Single by Victoria Justice
- Released: December 11, 2020
- Genre: Soft pop
- Length: 2:42
- Songwriters: Victoria Justice; Jonny Pakfar; Shane Eli Abrahams; Tayler Buono;
- Producer: Campfire

Victoria Justice singles chronology
| "Gold" (2013) | "Treat Myself" (2020) | "Stay" (2021) |

Music video
- "Treat Myself" on YouTube

= Treat Myself (song) =

2020 single by Victoria Justice

"Treat Myself" is a song recorded by American singer Victoria Justice, released on December 11, 2020. It was written by Justice, Jonny Pakfar, Shane Eli Abrahams, and Tayler Buono.

==Background==
Justice took a break from the music industry after starring in the 2016 film The Rocky Horror Picture Show: Let's Do the Time Warp Again and performing on its soundtrack. On December 8, 2020, after a hiatus of over four years, she announced she would release a song titled "Treat Myself", as a promise to her fans and herself to release new music that year, stating she had hoped to release an album or extended play, but "2020 has not exactly turned out as many of us planned" and "instead of overthinking all of this, I just thought. F#%! it. I'm going to just put it out there". The day before, she uploaded a snippet of the song on her social media accounts.

==Composition==
"Treat Myself" is a soft pop song. Inquisitr's Treva Bowdoin noted "real, raw" lyrics are about "the need to engage in some serious self-care".

==Critical reception==
Billboards Jason Lipshutz and Gab Ginsberg placed the song on the list of "10 cool new pop songs to get you through the week", calling the track "lovely" and adding it's "with its unfussy production, a good reminder of her vocal skill." Idolators Mike Wass stated "her first single in seven years was worth the wait. 'Treat Myself' is a raw, emotional ballad with deeply relatable lyrics", adding that the song is "very good" at the end of the review.

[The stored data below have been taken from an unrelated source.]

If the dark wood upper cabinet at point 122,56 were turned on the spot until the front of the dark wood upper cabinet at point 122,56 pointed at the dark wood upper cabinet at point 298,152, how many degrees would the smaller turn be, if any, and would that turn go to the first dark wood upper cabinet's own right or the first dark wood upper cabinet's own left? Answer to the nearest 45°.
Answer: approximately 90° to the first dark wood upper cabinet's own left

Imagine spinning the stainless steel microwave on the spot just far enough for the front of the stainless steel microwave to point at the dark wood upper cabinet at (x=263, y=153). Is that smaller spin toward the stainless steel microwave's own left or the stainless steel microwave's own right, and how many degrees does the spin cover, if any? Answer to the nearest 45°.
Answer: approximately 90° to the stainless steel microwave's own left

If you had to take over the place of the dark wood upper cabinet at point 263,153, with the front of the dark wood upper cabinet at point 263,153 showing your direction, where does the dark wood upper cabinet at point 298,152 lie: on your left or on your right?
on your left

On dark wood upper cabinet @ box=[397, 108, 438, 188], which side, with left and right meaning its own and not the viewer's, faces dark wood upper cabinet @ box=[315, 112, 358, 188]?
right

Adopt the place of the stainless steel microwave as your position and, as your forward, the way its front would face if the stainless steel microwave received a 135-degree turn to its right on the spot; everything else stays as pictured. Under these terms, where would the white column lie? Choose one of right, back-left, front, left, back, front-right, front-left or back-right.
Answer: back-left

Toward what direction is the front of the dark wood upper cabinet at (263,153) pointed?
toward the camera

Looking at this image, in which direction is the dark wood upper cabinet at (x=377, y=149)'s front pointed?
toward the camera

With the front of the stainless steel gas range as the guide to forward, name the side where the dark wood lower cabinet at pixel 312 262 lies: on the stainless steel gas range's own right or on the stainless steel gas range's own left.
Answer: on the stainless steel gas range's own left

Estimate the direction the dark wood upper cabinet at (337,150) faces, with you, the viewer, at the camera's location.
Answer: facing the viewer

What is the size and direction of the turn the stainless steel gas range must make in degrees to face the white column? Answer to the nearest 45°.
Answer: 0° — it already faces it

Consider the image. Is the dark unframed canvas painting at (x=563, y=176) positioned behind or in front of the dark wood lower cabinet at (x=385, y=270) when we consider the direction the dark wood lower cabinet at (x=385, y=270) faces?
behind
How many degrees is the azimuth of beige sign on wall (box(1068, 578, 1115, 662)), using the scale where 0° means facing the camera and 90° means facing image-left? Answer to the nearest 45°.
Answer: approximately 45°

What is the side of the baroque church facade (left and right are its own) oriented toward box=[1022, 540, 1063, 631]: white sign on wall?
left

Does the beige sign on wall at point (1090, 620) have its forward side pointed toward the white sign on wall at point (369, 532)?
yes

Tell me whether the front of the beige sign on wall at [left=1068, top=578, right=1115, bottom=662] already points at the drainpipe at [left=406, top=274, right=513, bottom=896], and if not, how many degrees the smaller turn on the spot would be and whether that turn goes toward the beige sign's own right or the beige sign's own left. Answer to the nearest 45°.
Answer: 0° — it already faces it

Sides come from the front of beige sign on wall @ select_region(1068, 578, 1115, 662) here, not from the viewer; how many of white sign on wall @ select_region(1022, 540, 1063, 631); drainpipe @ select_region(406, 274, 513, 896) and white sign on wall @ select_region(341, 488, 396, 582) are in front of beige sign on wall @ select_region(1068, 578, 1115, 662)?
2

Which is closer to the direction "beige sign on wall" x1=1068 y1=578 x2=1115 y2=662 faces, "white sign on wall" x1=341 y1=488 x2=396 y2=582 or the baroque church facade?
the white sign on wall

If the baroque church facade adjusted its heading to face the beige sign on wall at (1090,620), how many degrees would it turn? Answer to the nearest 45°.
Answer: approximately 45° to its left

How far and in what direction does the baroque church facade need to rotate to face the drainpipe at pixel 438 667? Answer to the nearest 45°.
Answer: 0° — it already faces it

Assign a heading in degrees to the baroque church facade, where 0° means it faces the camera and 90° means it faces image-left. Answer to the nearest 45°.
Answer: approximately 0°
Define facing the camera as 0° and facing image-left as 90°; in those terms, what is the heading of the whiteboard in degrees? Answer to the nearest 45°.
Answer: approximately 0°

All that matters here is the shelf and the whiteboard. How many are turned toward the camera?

Elite Dailys Brendan Wetmore wrote the song "was the perfect single to kickstart her new venture into a full-time career as a pop star, and a perfect way to close out 2020", stating Justice's vocal is "perfectly suited for modern pop tropes, like soft guitar plucks and haunting choruses", comparing it to Olivia Rodrigo's hit single "Drivers License" released a month later.

==Music video==
The music video for the song was released on December 16, 2020. It was directed by John Logsdon and Patrick Dwyer.